On the other hand, I don’t like to give my home address and or passport details to a random website (like airlines or shops) because I fear they will be sold (or stolen) and I may be in trouble.
Data privacy is of course very important, but not something the general public is super interested in.
when I saw that despite my efforts, companies were still able to track, target and advertise to me, and in more ingenious ways than I could combat, I lost interest. not to say that privacy isn't important or that I don't take steps to maintain mine, but along the way I accepted a certain level of giving up privacy in order to have a sane life.
So, is it all just talk, and in practice, we don't really worry about data privacy?
If so, what are the reasons? Is it because we don't really experience an immidiate negative impact? Or perhaps the alleged negative implications have been overemphasized?
What are your thoughts...?
Not really sure how to prove it, though
Professionally, we decided to defer some app updates on several occasions when pushing an update required extra work to check some checkboxes in the extremely useless data & privacy mandatory sections in both app stores.
I also quit Facebook, but firstly because it’s a shithole, it’s the place where you ‘reconnect’ with ‘friends’ from Junior High… Good Lord!
I don’t have accounts on Instagram, Snap and, God forbid, TikTok. I only access Twitter via XDeck, and for no more than 5 minutes a day.
I am doing my best.
In a sense, I stopped working for a corporation and pursued my own life for similar reasons. If others are telling me what to do, I am being limited, because I have found my own ideas to be better. Instead of being bitter about that, it is better to execute on them.

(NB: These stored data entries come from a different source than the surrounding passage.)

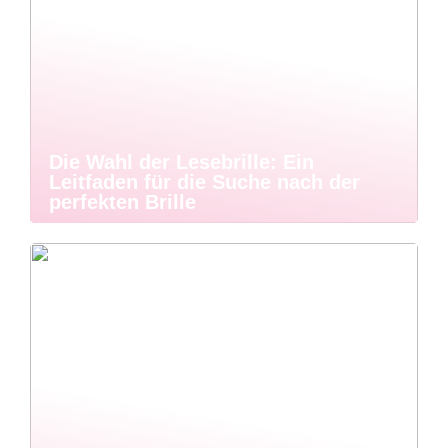
Die Wahl der Lesebrille: Ein
Leitfaden für die Suche nach der
perfekten Brille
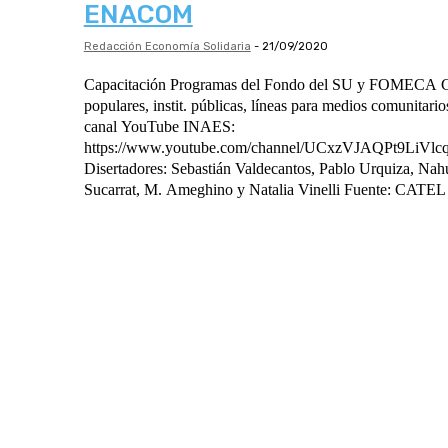
ENACOM
Redacción Economía Solidaria
-
21/09/2020
Capacitación Programas del Fondo del SU y FOMECA Conectividad, barrios
populares, instit. públicas, líneas para medios comunitarios Martes 29-sept 16 
canal YouTube INAES:
https://www.youtube.com/channel/UCxzVJAQPt9LiV
Disertadores: Sebastián Valdecantos, Pablo Urquiza, N
Sucarrat, M. Ameghino y Natalia Vinelli Fuente: CATEL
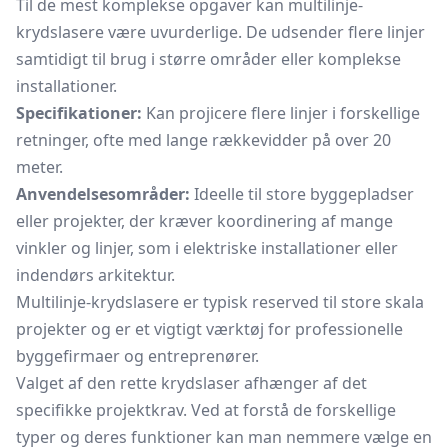
Til de mest komplekse opgaver kan multilinje-
krydslasere være uvurderlige. De udsender flere linjer
samtidigt til brug i større områder eller komplekse
installationer.
Specifikationer:
Kan projicere flere linjer i forskellige
retninger, ofte med lange rækkevidder på over 20
meter.
Anvendelsesområder:
Ideelle til store byggepladser
eller projekter, der kræver koordinering af mange
vinkler og linjer, som i elektriske installationer eller
indendørs arkitektur.
Multilinje-krydslasere er typisk reserved til store skala
projekter og er et vigtigt værktøj for professionelle
byggefirmaer og entreprenører.
Valget af den rette krydslaser afhænger af det
specifikke projektkrav. Ved at forstå de forskellige
typer og deres funktioner kan man nemmere vælge en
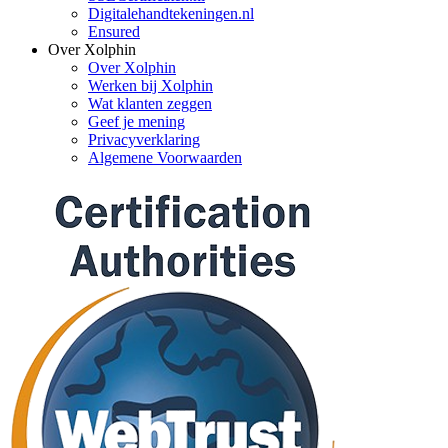
Digitalehandtekeningen.nl
Ensured
Over Xolphin
Over Xolphin
Werken bij Xolphin
Wat klanten zeggen
Geef je mening
Privacyverklaring
Algemene Voorwaarden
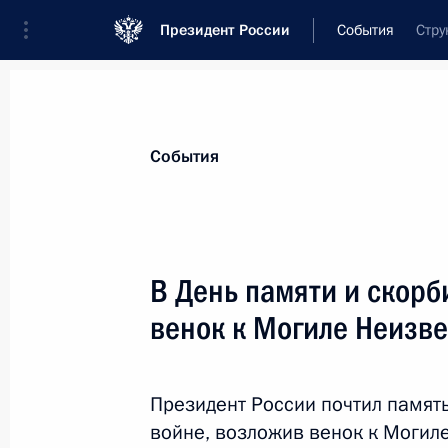
Президент России
События
Стру
Президент
Администрация
Государст
Новости
Стенограммы
Поездки
Те
События
Показа
В День памяти и скорб
венок к Могиле Неизве
Внесены изменения в законы о пол
и о правовом положении иностранн
26 июня 2012 года, 09:15
Президент России почтил памят
войне, возложив венок к Могил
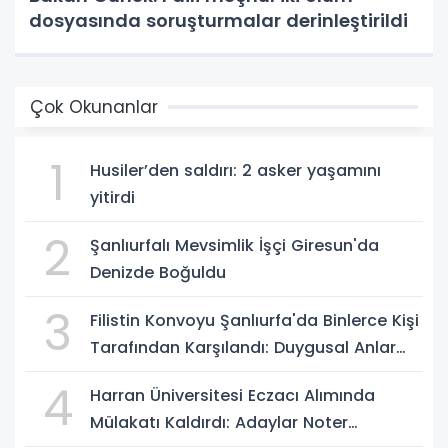
dosyasında soruşturmalar derinleştirildi
Çok Okunanlar
1
Husiler’den saldırı: 2 asker yaşamını
yitirdi
2
Şanlıurfalı Mevsimlik İşçi Giresun'da
Denizde Boğuldu
3
Filistin Konvoyu Şanlıurfa'da Binlerce Kişi
Tarafından Karşılandı: Duygusal Anlar
Yaşandı
4
Harran Üniversitesi Eczacı Alımında
Mülakatı Kaldırdı: Adaylar Noter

In the pursuit of privacy, many other things snap into place. A questioning of authority. A questioning of how society is run. A tracing of the root causes. It becomes very clear the situation we are in on a planetary scale. That clarity spreads to a realization of the extremely limited and self serving ambitions held by those driving the collective human vehicle, whether corporate or government.
Long story short, yes, privacy affects my decisions, and it is one of many starting points to reach some obvious and inevitable conclusions.